Task data
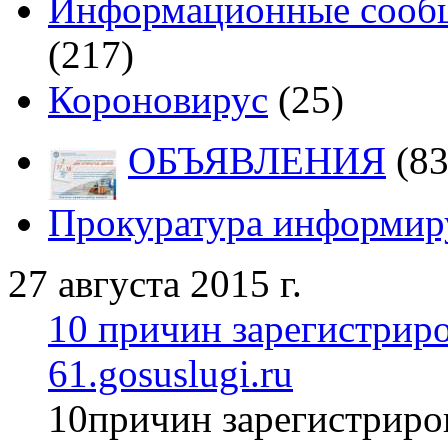
Информационные сообщ
(217)
Короновирус
(25)
ОБЪЯВЛЕНИЯ
(83
Прокуратура информир
27 августа 2015 г.
10 причин зарегистриро
61.gosuslugi.ru
10причин зарегистриров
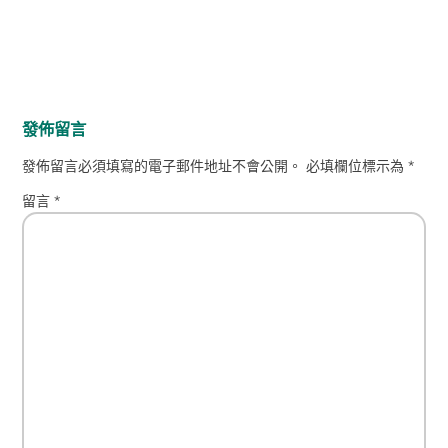
發佈留言
發佈留言必須填寫的電子郵件地址不會公開。
必填欄位標示為
*
留言
*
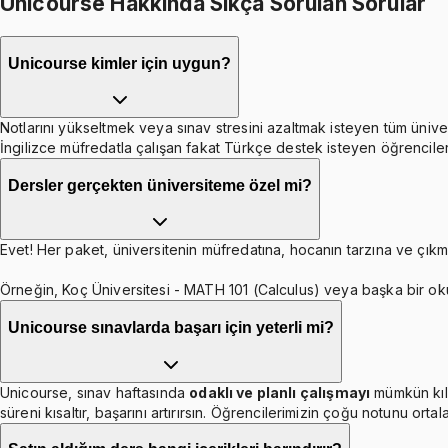
Unicourse Hakkında Sıkça Sorulan Sorular
Unicourse kimler için uygun?
Notlarını yükseltmek veya sınav stresini azaltmak isteyen tüm ünive
İngilizce müfredatla çalışan fakat Türkçe destek isteyen öğrenciler
Dersler gerçekten üniversiteme özel mi?
Evet! Her paket, üniversitenin müfredatına, hocanın tarzına ve çıkmı
Örneğin, Koç Üniversitesi - MATH 101 (Calculus) veya başka bir ok
Unicourse sınavlarda başarı için yeterli mi?
Unicourse, sınav haftasında
odaklı ve planlı çalışmayı
mümkün kıl
süreni kısaltır, başarını artırırsın. Öğrencilerimizin çoğu notunu orta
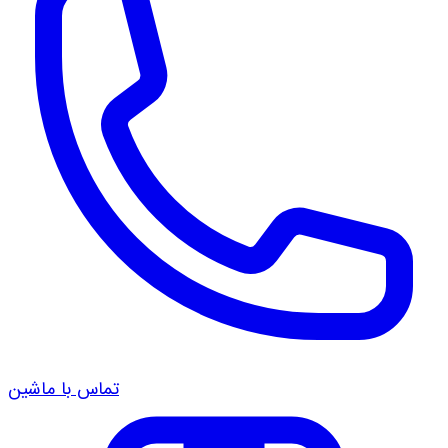
تماس با ماشین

What the task requires
Copy out the lines exactly as written, beginning with the one that contains "27 августа 2015 г." and ending with the last line of the material; do not include pictures.

Completed task
27 августа 2015 г.
10 причин зарегистриро
61.gosuslugi.ru
10причин зарегистриров
發佈留言
發佈留言必須填寫的電子郵件地址不會公開。
必填欄位標示為
*
留言
*
Unicourse Hakkında Sıkça Sorulan Sorular
Unicourse kimler için uygun?
Notlarını yükseltmek veya sınav stresini azaltmak isteyen tüm ünive
İngilizce müfredatla çalışan fakat Türkçe destek isteyen öğrenciler
Dersler gerçekten üniversiteme özel mi?
Evet! Her paket, üniversitenin müfredatına, hocanın tarzına ve çıkmı
Örneğin, Koç Üniversitesi - MATH 101 (Calculus) veya başka bir ok
Unicourse sınavlarda başarı için yeterli mi?
Unicourse, sınav haftasında
odaklı ve planlı çalışmayı
mümkün kıl
süreni kısaltır, başarını artırırsın. Öğrencilerimizin çoğu notunu orta
تماس با ماشین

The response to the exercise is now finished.